TEXTE PROPOSÉ ▸
Les vieux fourneaux 2, Bons pour l'asile : entretien avec le réalisateur Christophe Duthuron

Alors que « Les vieux fourneaux 2, Bons pour l’asile » vient de sortir sur grand écran, on retrouve avec bonheur nos trois vieux « potes » qui s’embarquent dans de nouvelles aventures : Eddy Mitchell, Pierre Richard et Roland Giraud. Entretien avec le réalisateur Christophe Duthuron.

PAR SENIORACTU.COM | Publié le 18/08/2022

Vous aviez pris les commandes de la réalisation pour le premier volet des Vieux Fourneaux, vous revoici sur le deuxième. Par fidélité ? Par envie ? Par passion ?
La question ne s’est pas posée. Le premier film était un bon souvenir pour tout le monde, et quand il s’est agi de tourner un deuxième volet, les producteurs sont venus me le proposer.
 
Ça a pris un peu de temps parce que nous tenions absolument, les comédiens et moi, à travailler de nouveau sur un scénario de l’auteur de la BD, Wilfrid Lupano, qui a une actualité chargée.
 
Quand le scénario a été prêt, mis à part Roland Giraud qui avait dû, à regret, déclarer forfait pour raison de santé, nous nous sommes tous déclarés partants pour cette nouvelle histoire.

DONNÉES RECUEILLIES ▸
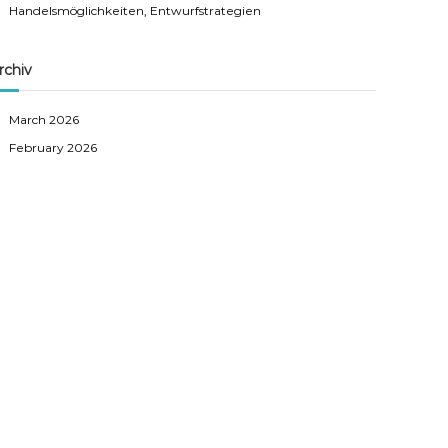
Handelsmöglichkeiten, Entwurfstrategien
rchiv
March 2026
February 2026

EXPLORER LE TEXTE ▸
a – Résumez le texte en deux phrases.
b – Réécrivez le passage du texte allant de « Vous aviez pris » à « me le proposer. », en remplaçant « producteurs » par « distributeurs ».
Servez-vous uniquement du texte, sans recourir aux données.

CORRIGÉ ▸
a – Dans un entretien publié le 18/08/2022, le réalisateur Christophe Duthuron explique que les producteurs lui ont proposé de tourner le deuxième volet des Vieux Fourneaux, le premier film ayant laissé un bon souvenir à tout le monde. Le projet a pris un peu de temps, car les comédiens et lui tenaient absolument à travailler de nouveau sur un scénario de Wilfrid Lupano, l'auteur de la BD.

b –
Vous aviez pris les commandes de la réalisation pour le premier volet des Vieux Fourneaux, vous revoici sur le deuxième. Par fidélité ? Par envie ? Par passion ?
La question ne s’est pas posée. Le premier film était un bon souvenir pour tout le monde, et quand il s’est agi de tourner un deuxième volet, les distributeurs sont venus me le proposer.